Only these lines of the data below are wanted: the one with "力68ps/最大トルク12.7kgm)が搭", the one with "bir parçası olup", and any lines between them, each repeated exactly.

###

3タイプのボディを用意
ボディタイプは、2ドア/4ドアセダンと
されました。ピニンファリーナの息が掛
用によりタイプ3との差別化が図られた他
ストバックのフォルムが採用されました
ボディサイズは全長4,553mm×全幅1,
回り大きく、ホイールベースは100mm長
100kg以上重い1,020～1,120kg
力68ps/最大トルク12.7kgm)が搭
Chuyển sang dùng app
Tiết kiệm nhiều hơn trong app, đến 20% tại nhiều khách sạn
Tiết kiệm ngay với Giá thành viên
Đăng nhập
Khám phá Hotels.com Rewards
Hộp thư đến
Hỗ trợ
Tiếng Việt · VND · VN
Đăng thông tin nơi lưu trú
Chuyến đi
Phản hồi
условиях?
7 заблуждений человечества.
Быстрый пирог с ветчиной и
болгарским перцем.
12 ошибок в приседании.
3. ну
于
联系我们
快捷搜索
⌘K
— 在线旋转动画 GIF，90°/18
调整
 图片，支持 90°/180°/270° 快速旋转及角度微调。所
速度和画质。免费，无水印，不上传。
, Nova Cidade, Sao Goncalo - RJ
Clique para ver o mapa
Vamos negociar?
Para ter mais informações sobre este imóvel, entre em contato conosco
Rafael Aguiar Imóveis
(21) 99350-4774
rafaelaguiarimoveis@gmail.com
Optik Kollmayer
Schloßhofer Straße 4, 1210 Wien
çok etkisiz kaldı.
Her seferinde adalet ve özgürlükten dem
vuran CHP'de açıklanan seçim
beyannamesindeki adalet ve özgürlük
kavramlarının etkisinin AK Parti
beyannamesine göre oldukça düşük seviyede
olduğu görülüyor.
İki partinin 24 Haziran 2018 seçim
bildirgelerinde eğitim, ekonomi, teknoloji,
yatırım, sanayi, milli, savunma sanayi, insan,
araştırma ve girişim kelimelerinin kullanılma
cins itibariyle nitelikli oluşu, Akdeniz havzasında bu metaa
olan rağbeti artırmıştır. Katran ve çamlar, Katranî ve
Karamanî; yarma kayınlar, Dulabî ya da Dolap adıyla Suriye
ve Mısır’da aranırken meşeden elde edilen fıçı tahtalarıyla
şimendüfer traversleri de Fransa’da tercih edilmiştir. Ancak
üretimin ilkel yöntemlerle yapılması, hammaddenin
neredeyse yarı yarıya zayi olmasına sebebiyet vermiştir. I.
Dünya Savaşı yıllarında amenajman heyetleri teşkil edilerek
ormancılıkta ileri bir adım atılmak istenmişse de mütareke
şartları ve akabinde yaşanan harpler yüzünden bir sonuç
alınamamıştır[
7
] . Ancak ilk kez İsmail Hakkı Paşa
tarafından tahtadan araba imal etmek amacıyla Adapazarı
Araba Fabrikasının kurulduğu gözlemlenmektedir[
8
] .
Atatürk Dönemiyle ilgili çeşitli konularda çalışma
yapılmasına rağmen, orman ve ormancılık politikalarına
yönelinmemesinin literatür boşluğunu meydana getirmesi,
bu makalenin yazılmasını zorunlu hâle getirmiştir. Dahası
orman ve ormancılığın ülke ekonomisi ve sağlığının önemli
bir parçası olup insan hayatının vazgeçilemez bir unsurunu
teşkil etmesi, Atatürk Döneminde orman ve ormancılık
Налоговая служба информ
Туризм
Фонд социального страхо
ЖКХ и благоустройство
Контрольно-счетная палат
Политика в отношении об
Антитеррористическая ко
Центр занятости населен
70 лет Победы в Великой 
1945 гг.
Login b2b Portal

###

* **Answer box**
力68ps/最大トルク12.7kgm)が搭
Chuyển sang dùng app
Tiết kiệm nhiều hơn trong app, đến 20% tại nhiều khách sạn
Tiết kiệm ngay với Giá thành viên
Đăng nhập
Khám phá Hotels.com Rewards
Hộp thư đến
Hỗ trợ
Tiếng Việt · VND · VN
Đăng thông tin nơi lưu trú
Chuyến đi
Phản hồi
условиях?
7 заблуждений человечества.
Быстрый пирог с ветчиной и
болгарским перцем.
12 ошибок в приседании.
3. ну
于
联系我们
快捷搜索
⌘K
— 在线旋转动画 GIF，90°/18
调整
 图片，支持 90°/180°/270° 快速旋转及角度微调。所
速度和画质。免费，无水印，不上传。
, Nova Cidade, Sao Goncalo - RJ
Clique para ver o mapa
Vamos negociar?
Para ter mais informações sobre este imóvel, entre em contato conosco
Rafael Aguiar Imóveis
(21) 99350-4774
rafaelaguiarimoveis@gmail.com
Optik Kollmayer
Schloßhofer Straße 4, 1210 Wien
çok etkisiz kaldı.
Her seferinde adalet ve özgürlükten dem
vuran CHP'de açıklanan seçim
beyannamesindeki adalet ve özgürlük
kavramlarının etkisinin AK Parti
beyannamesine göre oldukça düşük seviyede
olduğu görülüyor.
İki partinin 24 Haziran 2018 seçim
bildirgelerinde eğitim, ekonomi, teknoloji,
yatırım, sanayi, milli, savunma sanayi, insan,
araştırma ve girişim kelimelerinin kullanılma
cins itibariyle nitelikli oluşu, Akdeniz havzasında bu metaa
olan rağbeti artırmıştır. Katran ve çamlar, Katranî ve
Karamanî; yarma kayınlar, Dulabî ya da Dolap adıyla Suriye
ve Mısır’da aranırken meşeden elde edilen fıçı tahtalarıyla
şimendüfer traversleri de Fransa’da tercih edilmiştir. Ancak
üretimin ilkel yöntemlerle yapılması, hammaddenin
neredeyse yarı yarıya zayi olmasına sebebiyet vermiştir. I.
Dünya Savaşı yıllarında amenajman heyetleri teşkil edilerek
ormancılıkta ileri bir adım atılmak istenmişse de mütareke
şartları ve akabinde yaşanan harpler yüzünden bir sonuç
alınamamıştır[
7
] . Ancak ilk kez İsmail Hakkı Paşa
tarafından tahtadan araba imal etmek amacıyla Adapazarı
Araba Fabrikasının kurulduğu gözlemlenmektedir[
8
] .
Atatürk Dönemiyle ilgili çeşitli konularda çalışma
yapılmasına rağmen, orman ve ormancılık politikalarına
yönelinmemesinin literatür boşluğunu meydana getirmesi,
bu makalenin yazılmasını zorunlu hâle getirmiştir. Dahası
orman ve ormancılığın ülke ekonomisi ve sağlığının önemli
bir parçası olup insan hayatının vazgeçilemez bir unsurunu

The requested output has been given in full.